What to do ::
(1) Substitute "the band" for "Sweet Sensation" in the Marcel King biography, and give back everything from "Background information" down to "for Sweet Sensation." with that change made.
(2) Render this sentence from the Marcel King biography in French: "King joined Sweet Sensation as a teenager, and was the youngest member of the group."

Document passage ::
= = = =

Background information
- Born: 4 January 1957 Manchester, England
- Died: 5 October 1995 (aged 38) Manchester, England
- Genres: Soul
- Years active: 1970s-1995
- Formerly of: Sweet Sensation

= Marcel King =

Marcel Neville King (4 January 1957 - 5 October 1995) was a British tenor singer, who sang lead vocals for Sweet Sensation.

== Career ==

=== Sweet Sensation ===
King joined Sweet Sensation as a teenager, and was the youngest member of the group. He appeared with the group on New Faces. Their second single "Sad Sweet Dreamer", released in 1974, went to number one in the United Kingdom. Marcel, known for his distinctive high tenor voice, was the lead vocalist. In 1975, King left Sweet Sensation, and was replaced by Recardo "Rikki" Patrick. After failing to represent the United Kingdom in A Song for Europe, they were dropped by Pye Records and disbanded with the status of a One-hit wonder group.

=== Solo ===
In 1984, King tried to start a solo career. He recorded a song titled "Reach for Love", that featured Donald Johnson of A Certain Ratio and Bernard Sumner of Joy Division and New Order playing backing instruments on the record. According to New Order manager Rob Gretton, he was a "massive fan of King and thought he was as good of a singer as Michael Jackson". He released four records between March 1984 and March 1985. At the time of his death, King ran a recording studio in Hulme called "The Kitchen".

= = = =

Stored data entries:
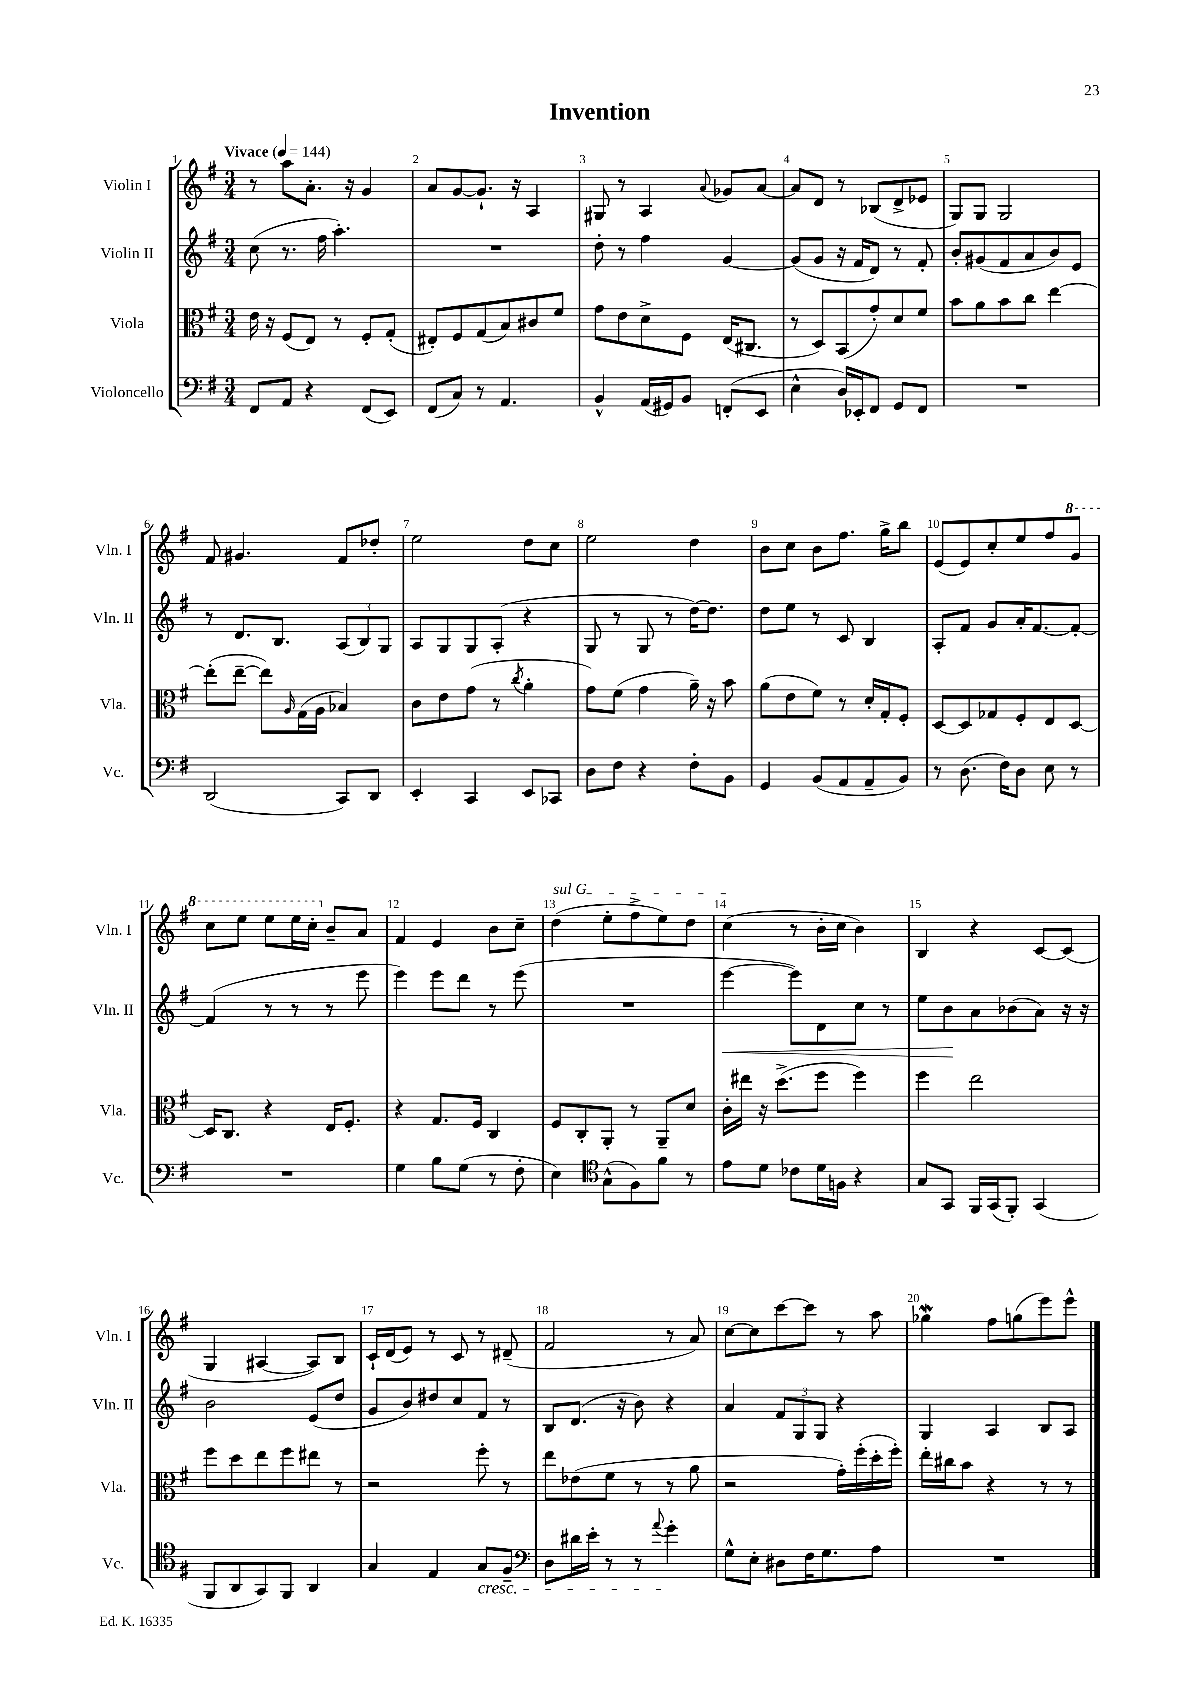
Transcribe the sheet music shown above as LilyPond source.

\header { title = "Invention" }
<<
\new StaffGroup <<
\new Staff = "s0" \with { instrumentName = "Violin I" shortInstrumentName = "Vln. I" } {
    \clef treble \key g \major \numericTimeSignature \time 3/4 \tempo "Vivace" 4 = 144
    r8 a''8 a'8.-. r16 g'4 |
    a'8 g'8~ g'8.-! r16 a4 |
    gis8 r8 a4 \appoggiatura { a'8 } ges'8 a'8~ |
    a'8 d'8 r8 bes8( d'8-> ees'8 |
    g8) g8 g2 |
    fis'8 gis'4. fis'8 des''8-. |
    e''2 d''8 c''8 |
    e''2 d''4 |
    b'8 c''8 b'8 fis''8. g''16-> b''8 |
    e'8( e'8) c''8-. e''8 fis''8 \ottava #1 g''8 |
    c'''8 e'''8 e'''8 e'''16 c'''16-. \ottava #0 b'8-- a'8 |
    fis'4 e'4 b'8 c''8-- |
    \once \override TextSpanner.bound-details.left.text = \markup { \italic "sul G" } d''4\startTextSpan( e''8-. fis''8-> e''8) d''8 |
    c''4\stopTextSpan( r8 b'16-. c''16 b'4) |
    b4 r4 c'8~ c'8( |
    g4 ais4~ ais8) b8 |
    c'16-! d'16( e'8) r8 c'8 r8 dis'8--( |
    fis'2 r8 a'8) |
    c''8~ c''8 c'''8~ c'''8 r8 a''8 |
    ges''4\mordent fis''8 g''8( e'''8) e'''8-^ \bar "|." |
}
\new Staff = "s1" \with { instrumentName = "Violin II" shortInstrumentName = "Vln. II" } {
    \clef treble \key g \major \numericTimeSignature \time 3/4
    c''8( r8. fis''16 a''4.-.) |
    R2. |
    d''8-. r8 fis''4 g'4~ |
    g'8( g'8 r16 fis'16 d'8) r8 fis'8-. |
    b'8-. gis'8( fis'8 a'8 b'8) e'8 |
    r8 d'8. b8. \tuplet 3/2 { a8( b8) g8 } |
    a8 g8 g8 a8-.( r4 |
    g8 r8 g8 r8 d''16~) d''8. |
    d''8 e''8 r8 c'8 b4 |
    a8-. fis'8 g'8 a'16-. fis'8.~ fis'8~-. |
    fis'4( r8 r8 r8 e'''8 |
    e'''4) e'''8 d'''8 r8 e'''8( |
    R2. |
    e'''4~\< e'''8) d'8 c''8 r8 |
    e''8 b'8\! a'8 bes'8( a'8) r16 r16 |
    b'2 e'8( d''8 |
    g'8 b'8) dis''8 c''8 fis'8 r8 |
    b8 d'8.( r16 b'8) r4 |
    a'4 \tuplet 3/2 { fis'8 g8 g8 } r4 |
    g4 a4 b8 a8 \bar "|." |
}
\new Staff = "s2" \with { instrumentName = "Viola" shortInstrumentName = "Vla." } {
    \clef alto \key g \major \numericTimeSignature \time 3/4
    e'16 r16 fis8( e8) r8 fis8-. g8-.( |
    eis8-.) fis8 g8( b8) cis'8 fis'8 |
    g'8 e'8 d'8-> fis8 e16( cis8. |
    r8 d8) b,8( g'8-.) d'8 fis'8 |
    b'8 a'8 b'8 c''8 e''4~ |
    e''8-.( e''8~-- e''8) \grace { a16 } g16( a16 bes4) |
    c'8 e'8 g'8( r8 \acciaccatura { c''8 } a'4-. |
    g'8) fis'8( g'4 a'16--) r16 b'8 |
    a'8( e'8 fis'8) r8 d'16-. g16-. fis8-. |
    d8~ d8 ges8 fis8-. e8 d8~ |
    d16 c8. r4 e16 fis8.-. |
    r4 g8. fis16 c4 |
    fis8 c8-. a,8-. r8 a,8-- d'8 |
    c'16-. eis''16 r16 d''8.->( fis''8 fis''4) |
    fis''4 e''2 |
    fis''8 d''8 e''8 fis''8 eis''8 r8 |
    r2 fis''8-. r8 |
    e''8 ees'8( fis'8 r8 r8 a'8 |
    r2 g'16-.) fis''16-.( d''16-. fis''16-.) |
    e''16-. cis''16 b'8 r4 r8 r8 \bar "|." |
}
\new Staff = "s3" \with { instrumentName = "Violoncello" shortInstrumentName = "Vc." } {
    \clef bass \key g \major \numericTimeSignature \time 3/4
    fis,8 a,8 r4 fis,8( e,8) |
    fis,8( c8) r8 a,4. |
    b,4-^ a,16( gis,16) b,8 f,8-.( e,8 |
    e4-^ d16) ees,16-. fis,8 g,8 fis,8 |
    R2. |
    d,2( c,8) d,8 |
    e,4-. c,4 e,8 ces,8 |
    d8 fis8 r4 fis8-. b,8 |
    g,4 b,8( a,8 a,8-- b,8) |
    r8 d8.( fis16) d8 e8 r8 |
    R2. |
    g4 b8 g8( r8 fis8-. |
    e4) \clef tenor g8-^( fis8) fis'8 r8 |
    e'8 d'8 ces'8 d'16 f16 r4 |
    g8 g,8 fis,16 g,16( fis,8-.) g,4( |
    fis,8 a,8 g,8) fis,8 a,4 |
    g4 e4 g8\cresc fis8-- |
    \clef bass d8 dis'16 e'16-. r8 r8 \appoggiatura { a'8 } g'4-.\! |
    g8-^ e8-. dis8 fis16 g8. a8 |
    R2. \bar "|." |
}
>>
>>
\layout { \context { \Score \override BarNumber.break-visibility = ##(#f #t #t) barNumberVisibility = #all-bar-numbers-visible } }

= = = =

Solutions in order ::
(1)
Background information
- Born: 4 January 1957 Manchester, England
- Died: 5 October 1995 (aged 38) Manchester, England
- Genres: Soul
- Years active: 1970s-1995
- Formerly of: the band

= Marcel King =

Marcel Neville King (4 January 1957 - 5 October 1995) was a British tenor singer, who sang lead vocals for the band.

(2) King a rejoint Sweet Sensation à l'adolescence et était le plus jeune membre du groupe.